> **Testo fornito**:
Un discorso, quello di
Berlusconi, che ha spiazzato tutti, sia quelli che avevano già fatto
frettolosamente le valigie e traslocare in altro raggruppamento, sia coloro che
già pregustavano l'onda di tsunami che si sarebbe abbattuta sul Paese con la
crisi di governo. Persino Letta è rimasto sorpreso, al punto da non potersi
trattenere dal mormorare con un sorriso che spontaneamente gli veniva dal cuore:
«E' un grande!».
Poi, fatta la sua incredibile
dichiarazione, l'uomo, una volta tanto probabilmente dismessi i pani dell'attore consumato, s'è accasciato sul suo scranno, il viso tirato
all'inverosimile, l'emozione evidente e il labbro tremolante, come se le parole
che aveva appena pronunciato fossero state la liberazione da un travaglio
immane che aveva covato dentro per chissà quanto tempo. Poi s'è portato le mani
al volto, quasi a voler nascondere le lacrime che gli erano venute su per
l'indicibile emozione che l'aveva avvinto. Una scena, purtroppo per lui, di tardivo pentimento, che anche tra i banchi riservati al pubblico e alla stampa è sembrata una ridicola tragicommedia d'appendice.
La senatrice Bernini, seduta
davanti a lui, non ha potuto fare a meno di toccargli il braccio, forse per
sincerarsi che quell'uomo fosse veramente lui, Silvio Berlusconi, più che per
comunicargli conforto e condivisione per le cose che aveva detto. Sì, perché in
tanti hanno avuto ieri il dubbio che colui che aveva parlato e dichiarato senza
condizioni il suo sostegno a Letta fosse effettivamente Silvio in carne e ossa
e non un clone del belligerante e indomito ex Cavaliere, che aveva
preannunciato sfracelli sino a qualche minuto prima del suo sbalorditivo
intervento.
Sebbene Silvio Berlusconi ci
abbia reso avvezzi nel suo ingombrante ventennio di permanenza nelle
istituzioni del Paese e nella ribalta della vita pubblica ad una continua
sfornata di conigli dal cilindro, il coup de théâtre che ha riservato agli
Italiani all'ora di pranzo di ieri lascia del tutto esterrefatti, non fosse per
le mille implicazioni che si celavano dietro le sciagurate scelte che aveva
preannunciato, sino a determinare una frattura vistosa all'interno del suo
partito, e la posta messa in gioco sul tavolo. Le sue improvvide decisioni non
erano state il frutto di un bluff teso a smascherare la fragilità dei nervi
dell'avversario, ma il risultato di un minuzioso e perverso calcolo che avrebbe
dovuto condurlo in uno stato di imperseguibilità, grazie al crollo dell'impalcatura
istituzionale.

> **Dati forniti**:
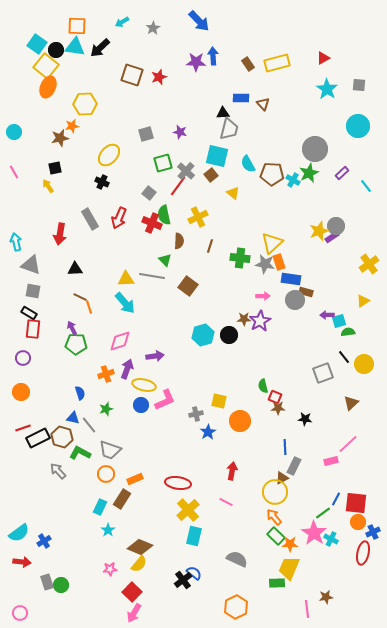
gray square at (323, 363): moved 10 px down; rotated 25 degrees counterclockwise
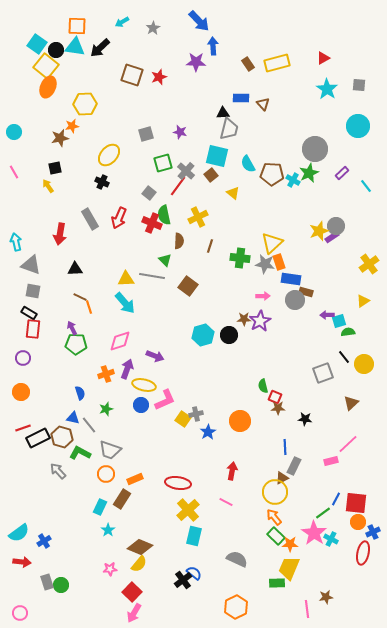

> **Consegna**: Continua il testo sul discorso di Berlusconi a sostegno di Letta, riprendendo subito dopo l'ultima frase. Le righe non servono per svolgere il lavoro.

> **Risposta**:
In altri termini la caduta del governo Letta non avrebbe che
prodotto le condizioni per vanificare le conseguenze della sua decadenza,
poiché, in caso di elezioni anticipate e in assenza di un pronunciamento
definitivo sulla pena accessoria dell'interdizioni dai pubblici uffici da
adesso alla tenuta di nuove elezioni, certamente, avrebbe gli avrebbe offerto l'opportunità di
ricandidarsi, farsi rieleggere e rimandare ad altro scenario il dibattito sulla
legittimità della sua presenza in parlamento.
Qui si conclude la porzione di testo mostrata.